## Excerpt to read
○ ○ ○ ○

We also demonstrate how they can embrace collaborative coding and pair programming services provided by modern integrated development environments [cite:@williamsSupportPairProgramming2002; @hanksPairProgrammingEducation2011].
But we recommend them to collaborate in groups of no more than three students, and to exchange and discuss ideas and strategies for solving assignments rather than sharing literal code with each other.
After all, our main reason for working with mandatory assignments is to give students sufficient opportunity to learn topic-oriented programming skills by applying them in practice and shared solutions spoil the learning experience.
The factor $f$ in the score for a unit encourages students to keep finetuning their solutions for programming assignments until all test cases succeed before the deadline passes.
But maximizing that factor without proper learning of programming skills will likely yield a low test score $s$ and thus an overall low score for the unit, even if many mandatory exercises were solved correctly.

Fostering an open collaboration environment to work on mandatory assignments with strict deadlines and taking them into account for computing the final score is a potential promoter for plagiarism, but using it as a weight factor for the test score rather than as an independent score item should promote learning by avoiding that plagiarism is rewarded.
It takes some effort to properly explain this to students.

○ ○ ○ ○

## Task requirements
• A. Return the part of the passage on programming assignments starting with "But maximizing that" and going on through "plagiarism is rewarded.".
• B. In the passage on programming assignments, what is the largest group size the authors recommend for students collaborating?

## Stored data
○ ○ ○ ○

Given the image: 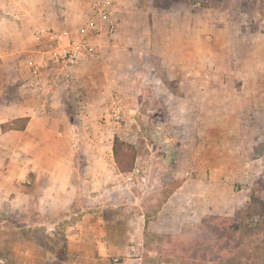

○ ○ ○ ○

## Responses for each task
• A.
But maximizing that factor without proper learning of programming skills will likely yield a low test score $s$ and thus an overall low score for the unit, even if many mandatory exercises were solved correctly.

Fostering an open collaboration environment to work on mandatory assignments with strict deadlines and taking them into account for computing the final score is a potential promoter for plagiarism, but using it as a weight factor for the test score rather than as an independent score item should promote learning by avoiding that plagiarism is rewarded.

• B. No more than three students.